## [Actividad A]
Traduce al inglés esta oración del relato sobre la excursión por el noroeste de Tailandia: "En esta época del año, la lluvia es caprichosa y se presenta sin previo aviso."
## [Actividad B]
Escribe una continuación del relato sobre la excursión por el noroeste de Tailandia que empiece después de su última oración.

27 de julio de 2013

Escuela de bambú. En la selva del Noroeste de Tailandia


 Este domingo viví una aventura en el mejor sentido de la palabra; mezcla de excitación, anticipación, miedo, coraje y abandono. Si hubiera bebido diría que fue una alucinación, pero como he sido en todo momento consciente de lo que hacía tendré que decir que fue uno de esos momentos inspirados de la vida en que me dejé llevar. Me apunté junto con un grupo de voluntarios españoles a una excursión que incluía paseo en barca por el río,  recorrido a lomos de elefante y bajada de un río con rápidos en una balsa de bambú. 

En una canoa larga de las llamadas de  gran timón largo porque la hélice  está situado al extremo de un prolongado eje que sirve de timón, nos fuimos acomodando de forma enfrentada los ocho componentes de la expedición. En esta época del año, la lluvia es caprichosa y se presenta sin previo aviso. El pequeño toldo previsto para protegernos del sol desde luego no sirvió para protegernos de esa llovizna racheada que nos estaba empapando, pero eso formaba parte también de la excursión.  Al cabo de unos minutos llegamos al templo sumergido así llamado porque un poco más adelante en la estación de lluvias, el lago lo anegará dejando a la vista  una pequeña parte de su campanario y la parte alta de sus desconchadas paredes. Una corta parada para visitar el templo y regresamos hacia el Cheddi del templo Wang Wiwekaram de origen Mon y estilo hindú.

## [Datos guardados]
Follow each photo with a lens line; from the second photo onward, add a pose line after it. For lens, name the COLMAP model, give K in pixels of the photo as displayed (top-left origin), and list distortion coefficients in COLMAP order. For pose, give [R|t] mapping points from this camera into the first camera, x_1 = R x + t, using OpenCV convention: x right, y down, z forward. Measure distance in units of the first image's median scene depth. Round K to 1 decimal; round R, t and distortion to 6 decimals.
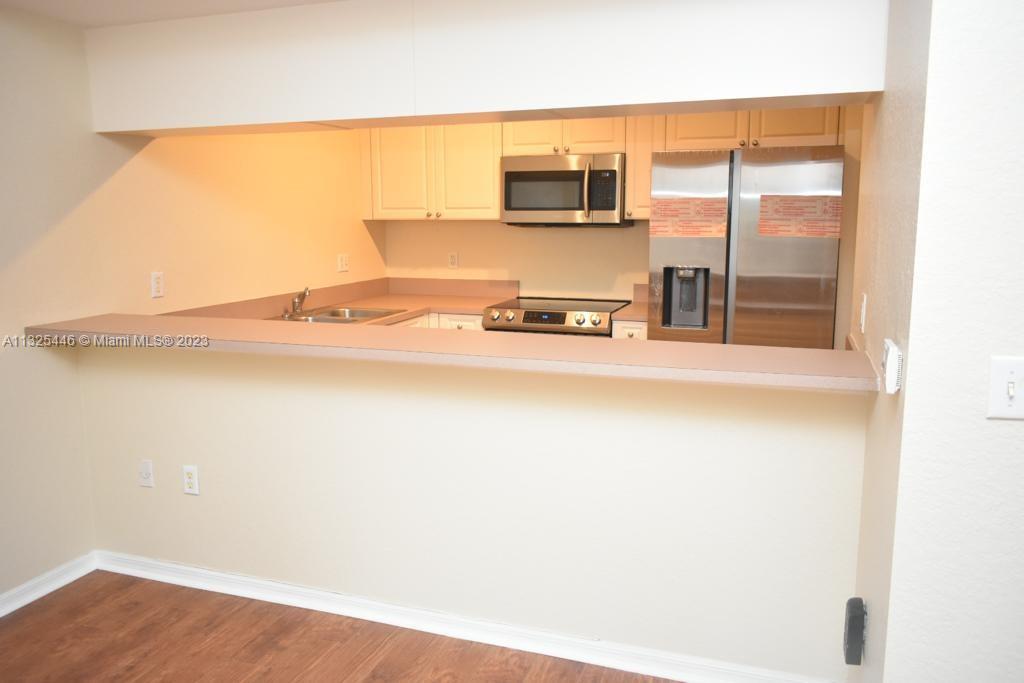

## [Respuesta A]
At this time of year, the rain is fickle and shows up without warning.

## [Respuesta B]
Allí nos esperaban ya lo que acabamos llamando el taxi tartana que nos adentraría en el corazón de la selva. Nunca hubiera dado gran cosa por ese medio de transporte, aunque sentarse en la caja de una camioneta con toldo tiene la ventaja de una buena ventilación, pero cuando lo ví adentrarse por caminos  embarrados y enfrentarse a hoyas y charcos  que   cubrían gran parte de las ruedas, tuve que admitir que cualquier otro vehículo, probablemente se hubiera rendido antes de llegar a destino. Aún no había visto actuar a los elefantes, si no hubiera dicho que se hundían en el fango con la misma parsimoniosa tranquilidad y en un renovado milagro, emergía cada vez victorioso y con un suspiro de ánimo por nuestra parte.

De lejos, los paquidermos nos parecieron pequeños, pues su fama los precede, pero lo cierto es que cuando los tienes cerca y haces las primeras tentativas de confraternización ofreciéndoles trozos de caña de azúcar, ya parecen enormes y si lo que te domina en ese momento es la aprensión de cómo encaramarse a esas moles, entonces ya se convierten en auténticamente gigantescos. Pero los elefantes están bien educados, se arrodillaron para hacerse más bajitos y los “mahouts” o conductores de elefantes, más serviciales aún, rodilla en tierra nos ofrecieron su pierna doblada como primer peldaño de la escalada.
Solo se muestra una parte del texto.